Exercise prompt => In full and without alteration, write out the records.

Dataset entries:
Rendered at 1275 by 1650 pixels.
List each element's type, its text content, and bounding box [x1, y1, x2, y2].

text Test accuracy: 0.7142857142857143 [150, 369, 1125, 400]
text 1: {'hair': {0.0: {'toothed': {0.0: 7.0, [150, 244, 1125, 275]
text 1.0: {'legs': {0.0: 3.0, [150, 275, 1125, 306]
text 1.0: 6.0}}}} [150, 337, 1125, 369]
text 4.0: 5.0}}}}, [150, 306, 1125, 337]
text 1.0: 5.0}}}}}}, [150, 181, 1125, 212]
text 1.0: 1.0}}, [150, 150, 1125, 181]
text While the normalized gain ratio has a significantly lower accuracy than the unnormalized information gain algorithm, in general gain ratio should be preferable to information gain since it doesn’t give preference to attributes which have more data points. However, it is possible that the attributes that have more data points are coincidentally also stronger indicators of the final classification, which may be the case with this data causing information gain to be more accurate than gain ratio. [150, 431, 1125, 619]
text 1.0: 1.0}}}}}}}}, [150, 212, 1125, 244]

Solution =>
Rendered at 1275 by 1650 pixels.
List each element's type, its text content, and bounding box [x1, y1, x2, y2].

text Test accuracy: 0.7142857142857143 [150, 369, 1125, 400]
text 1: {'hair': {0.0: {'toothed': {0.0: 7.0, [150, 244, 1125, 275]
text 1.0: {'legs': {0.0: 3.0, [150, 275, 1125, 306]
text 1.0: 6.0}}}} [150, 337, 1125, 369]
text 4.0: 5.0}}}}, [150, 306, 1125, 337]
text 1.0: 5.0}}}}}}, [150, 181, 1125, 212]
text 1.0: 1.0}}, [150, 150, 1125, 181]
text While the normalized gain ratio has a significantly lower accuracy than the unnormalized information gain algorithm, in general gain ratio should be preferable to information gain since it doesn’t give preference to attributes which have more data points. However, it is possible that the attributes that have more data points are coincidentally also stronger indicators of the final classification, which may be the case with this data causing information gain to be more accurate than gain ratio. [150, 431, 1125, 619]
text 1.0: 1.0}}}}}}}}, [150, 212, 1125, 244]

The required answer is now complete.